WHAT THE EXERCISE ASKS —
Rewrite only the stretch of the material that opens with the line containing "Reading right to" and closes with the line containing "Total Sites: Grants". Change "Participating Sites" to "Active Sites" and keep everything else the same.

RECORDS SHOWN —

BEGIN

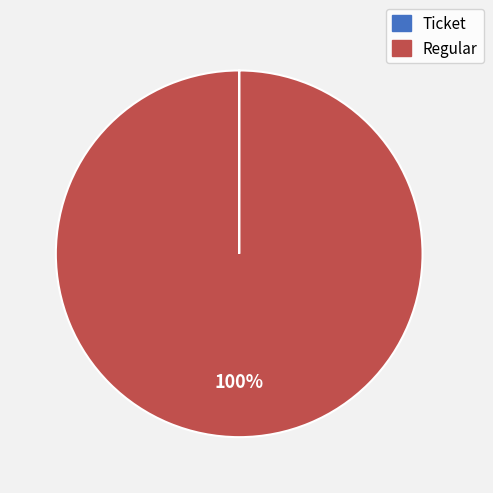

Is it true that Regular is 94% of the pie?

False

END
BEGIN

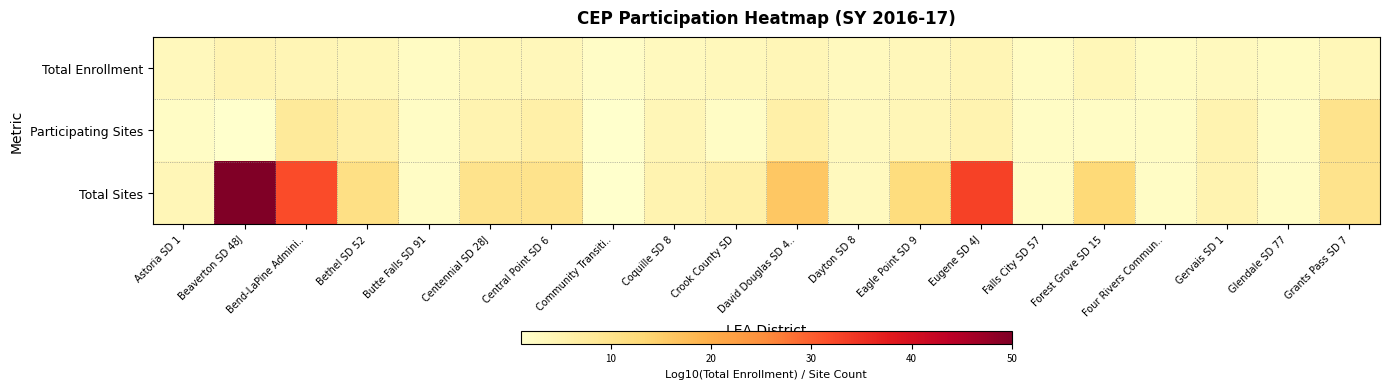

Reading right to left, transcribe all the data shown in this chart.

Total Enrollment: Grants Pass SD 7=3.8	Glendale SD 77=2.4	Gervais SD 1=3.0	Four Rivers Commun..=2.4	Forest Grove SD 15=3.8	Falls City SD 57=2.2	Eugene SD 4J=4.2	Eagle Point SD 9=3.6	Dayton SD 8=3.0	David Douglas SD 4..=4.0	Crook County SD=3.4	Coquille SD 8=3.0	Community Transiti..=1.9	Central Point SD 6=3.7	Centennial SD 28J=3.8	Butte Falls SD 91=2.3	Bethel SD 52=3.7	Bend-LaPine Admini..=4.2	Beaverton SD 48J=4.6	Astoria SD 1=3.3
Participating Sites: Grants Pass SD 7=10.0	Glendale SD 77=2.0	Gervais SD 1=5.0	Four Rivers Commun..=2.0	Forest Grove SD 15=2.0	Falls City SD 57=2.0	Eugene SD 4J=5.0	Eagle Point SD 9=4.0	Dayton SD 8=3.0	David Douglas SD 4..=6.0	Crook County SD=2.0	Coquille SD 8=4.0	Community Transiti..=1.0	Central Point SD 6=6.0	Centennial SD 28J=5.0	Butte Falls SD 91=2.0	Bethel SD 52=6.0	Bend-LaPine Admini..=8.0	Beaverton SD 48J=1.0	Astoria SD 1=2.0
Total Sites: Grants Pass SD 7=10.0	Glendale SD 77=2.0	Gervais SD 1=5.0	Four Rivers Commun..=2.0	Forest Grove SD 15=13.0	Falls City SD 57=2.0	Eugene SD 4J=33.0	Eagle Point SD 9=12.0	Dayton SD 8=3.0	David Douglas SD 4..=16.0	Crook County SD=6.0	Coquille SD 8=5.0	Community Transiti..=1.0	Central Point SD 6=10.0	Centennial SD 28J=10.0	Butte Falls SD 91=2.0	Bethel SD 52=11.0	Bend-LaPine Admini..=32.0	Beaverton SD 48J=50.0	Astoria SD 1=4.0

END

RESPONSE TO THE TASK —
Reading right to left, transcribe all the data shown in this chart.

Total Enrollment: Grants Pass SD 7=3.8	Glendale SD 77=2.4	Gervais SD 1=3.0	Four Rivers Commun..=2.4	Forest Grove SD 15=3.8	Falls City SD 57=2.2	Eugene SD 4J=4.2	Eagle Point SD 9=3.6	Dayton SD 8=3.0	David Douglas SD 4..=4.0	Crook County SD=3.4	Coquille SD 8=3.0	Community Transiti..=1.9	Central Point SD 6=3.7	Centennial SD 28J=3.8	Butte Falls SD 91=2.3	Bethel SD 52=3.7	Bend-LaPine Admini..=4.2	Beaverton SD 48J=4.6	Astoria SD 1=3.3
Active Sites: Grants Pass SD 7=10.0	Glendale SD 77=2.0	Gervais SD 1=5.0	Four Rivers Commun..=2.0	Forest Grove SD 15=2.0	Falls City SD 57=2.0	Eugene SD 4J=5.0	Eagle Point SD 9=4.0	Dayton SD 8=3.0	David Douglas SD 4..=6.0	Crook County SD=2.0	Coquille SD 8=4.0	Community Transiti..=1.0	Central Point SD 6=6.0	Centennial SD 28J=5.0	Butte Falls SD 91=2.0	Bethel SD 52=6.0	Bend-LaPine Admini..=8.0	Beaverton SD 48J=1.0	Astoria SD 1=2.0
Total Sites: Grants Pass SD 7=10.0	Glendale SD 77=2.0	Gervais SD 1=5.0	Four Rivers Commun..=2.0	Forest Grove SD 15=13.0	Falls City SD 57=2.0	Eugene SD 4J=33.0	Eagle Point SD 9=12.0	Dayton SD 8=3.0	David Douglas SD 4..=16.0	Crook County SD=6.0	Coquille SD 8=5.0	Community Transiti..=1.0	Central Point SD 6=10.0	Centennial SD 28J=10.0	Butte Falls SD 91=2.0	Bethel SD 52=11.0	Bend-LaPine Admini..=32.0	Beaverton SD 48J=50.0	Astoria SD 1=4.0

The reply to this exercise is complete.